### Consigne A
Répondez aux questions suivantes à partir du document source.
(i) Quel âge a Louis ?
(ii) Sur quelle chaîne Louis a-t-il vu le reportage qui l'a lancé ?
(iii) À quelles deux actions Louis compare-t-il le fait de se fournir en drogue via Internet ?

### Document source
Louis a 25 ans. Ce n’est pas un geek. Il est plutôt beau gosse, branché et c’est surtout un gros fumeur de weed. Depuis maintenant quatre ans, il a pris l’habitude d’acheter son matos sur Internet. Le plus drôle est de savoir comment tout a commencé pour lui :
“Un soir, je suis tombé sur un reportage sur France 3, un genre d’Enquête exclusive. Il montrait comment on pouvait acheter de la bonne weed sur Internet en quelques clics. J’ai regardé le reportage deux, trois fois et j’ai commencé à me fournir via le Darknet.”
Pour pouvoir choper sa weed sur le Web, Louis a donc eu une formation gratuite via le service public. “Pourquoi s’emmerder à appeler un dealer lorsque la qualité et les prix sont au rendez-vous”, m’affirme-t-il. D’après lui, fini les prises de tête et les arnaques à la pelle. Se fournir en drogue via Internet serait aussi simple que de commander un Uber à quatre heures du mat’ ou d’acheter une paire de Nike vintage.

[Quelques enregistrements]
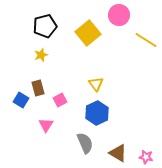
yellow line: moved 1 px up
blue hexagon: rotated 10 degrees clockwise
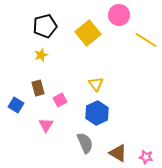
blue square: moved 5 px left, 5 px down
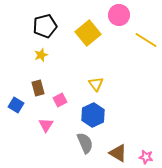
blue hexagon: moved 4 px left, 2 px down
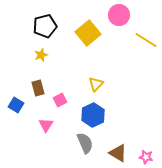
yellow triangle: rotated 21 degrees clockwise
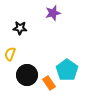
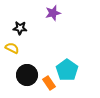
yellow semicircle: moved 2 px right, 6 px up; rotated 96 degrees clockwise
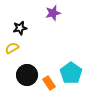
black star: rotated 16 degrees counterclockwise
yellow semicircle: rotated 56 degrees counterclockwise
cyan pentagon: moved 4 px right, 3 px down
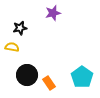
yellow semicircle: moved 1 px up; rotated 40 degrees clockwise
cyan pentagon: moved 11 px right, 4 px down
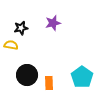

### Consigne B
Recopiez à l'identique toutes les lignes des enregistrements ci-dessus, sans reproduire les images.

### Résultat A
(i) Louis a 25 ans.
(ii) Il l'a vu sur France 3.
(iii) Il le compare au fait de commander un Uber à quatre heures du matin ou d'acheter une paire de Nike vintage.

### Résultat B
yellow line: moved 1 px up
blue hexagon: rotated 10 degrees clockwise
blue square: moved 5 px left, 5 px down
blue hexagon: moved 4 px left, 2 px down
yellow triangle: rotated 21 degrees clockwise
yellow semicircle: moved 2 px right, 6 px up; rotated 96 degrees clockwise
black star: rotated 16 degrees counterclockwise
yellow semicircle: rotated 56 degrees counterclockwise
cyan pentagon: moved 4 px right, 3 px down
yellow semicircle: moved 1 px up; rotated 40 degrees clockwise
cyan pentagon: moved 11 px right, 4 px down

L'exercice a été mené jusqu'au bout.